Como os adelanté ayer en la visita de Rosa María Mateos a La Buhardilla de Tierra Trivium el relato de hoy se titula El Candidato y desde la Revista Tierra Trivium no nos responsabilizamos de los posibles ataques de risa tras leer el relato, que a muy seguro no os dejará indiferentes como todos los de Rosa María. Y sin alargar más la espera os dejo con nuestro protagonista de hoy.

El Candidato

El Niño del Farolas aprobó la secundaria por los pelos. En el colegio privado consideraron que hacer repetir al hijo del alcalde hubiera sido una desconsideración. En la universidad ya no tuvo tanta suerte; no porque el profesorado no estuviera dispuesto a pasarle la mano, sino porque el muchacho no se presentó a ninguna convocatoria. Le gustaba más la juerga que a un tonto un lápiz y andaba todo el día con la moto haciendo derrapes y caballitos. Su progenitor tampoco es que fuera una lumbrera, pero al menos dejó una estela de seis mil farolas con forma de platillo volante.

Cuando el joven cumplió los 24 años, el padre le afilió al partido y le dio un gran consejo: que se te vea mucho. Su primer puesto fue de asesor en agricultura ecológica y labores del campo, sin haber pisado un sembrado en su vida. En una visita oficial a la Costa Tropical se tragó el hueso de un mango biológico y acabó en el hospital con una disfagia que estuvo a punto de costarle la vida. De esta aventura pasó a la Dirección General de Soberanía Alimentaria, y fue allí donde se pilló una salmonelosis tras hartarse de langostinos en un control rutinario. Su fama de payaso trascendió por las altas esferas, lo que le valió un rápido ascenso: Director General de Transición Ecológica Verde Limón.

A los 35 años entró en su despacho de director general con un traje azul de Armani, al que no quiso quitarle las etiquetas.

—Aparentar tiene más letras que ser—le recordó su padre.

Su figura pronto saltó al estrellato.
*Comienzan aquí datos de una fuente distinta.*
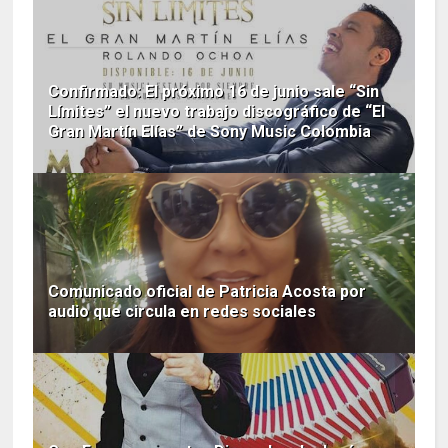
Confirmado: El próximo 16 de junio sale “Sin
Límites” el nuevo trabajo discográfico de “El
Gran Martín Elías” de Sony Music Colombia
Comunicado oficial de Patricia Acosta por
audio que circula en redes sociales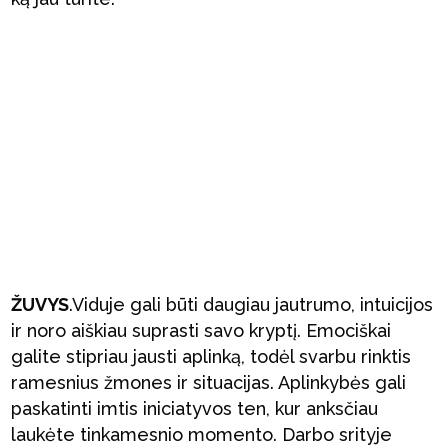
ŽUVYS
.Viduje gali būti daugiau jautrumo, intuicijos
ir noro aiškiau suprasti savo kryptį. Emociškai
galite stipriau jausti aplinką, todėl svarbu rinktis
ramesnius žmones ir situacijas. Aplinkybės gali
paskatinti imtis iniciatyvos ten, kur anksčiau
laukėte tinkamesnio momento. Darbo srityje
Se lo rifaban en los programas de opinión, debates y tertulias. Las redes sociales ardían comentando cada uno de sus disparates.
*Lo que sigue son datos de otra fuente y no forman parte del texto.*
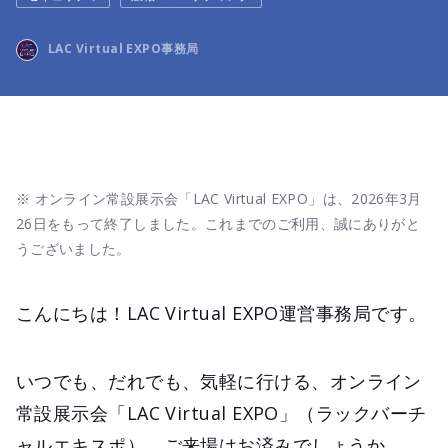
LAC Virtual EXPO事務局
※ オンライン常設展示会「LAC Virtual EXPO」は、2026年3月
26日をもって終了しました。これまでのご利用、誠にありがと
うございました。
こんにちは！LAC Virtual EXPO運営事務局です。
いつでも、だれでも、気軽に行ける、オンライン
常設展示会「LAC Virtual EXPO」（ラックバーチ
ャルエキスポ）。ご来場はお済みでしょうか。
—Lo importante es que hablen de uno, aunque sea mal —le insistía su padre.

Muy pronto, el mito de Narciso se le había quedado a la altura del betún. En el partido estaban más que felices de ofrecer un bufón a los periodistas, porque Antoñito era el cebo ideal para atraer la atención y desviarla de donde no conviene. Tanta profesionalidad tuvo finalmente su recompensa: candidato al Congreso de los Diputados por su provincia.

En plena campaña electoral, Antoñito tuvo el capricho de comprarse unos gemelos de oro con sus iniciales, como había visto que llevaban muchas de «sus señorías». Caminó trescientos metros por la calle como si fuera un sheriff del Lejano Oeste, consciente de la admiración que despertaba en sus conciudadanos.

El puto amo.

Al entrar en la joyería hizo ademán de echarse la mano al bolsillo trasero para soltar una de sus típicas bromas:

—¡Arriba las manos! Esto es un atraco —dijo el bobalicón.

La señora visualizó en un milisegundo la tranca metálica de la puerta y se la clavó en el cráneo a la velocidad de una gacela. El hierro le salió por el ojo derecho como la mano del Capitán Garfio. Cayó hacia atrás sin doblar las piernas, con la misma sonrisa de idiota que había traído.

El homicidio ocupó durante algunos días los noticiarios, pero al cabo de unas semanas todo el mundo se había olvidado del gran estadista que, si la mala suerte no se hubiera cruzado en su camino, podría haber llegado a la mismísima presidencia del gobierno.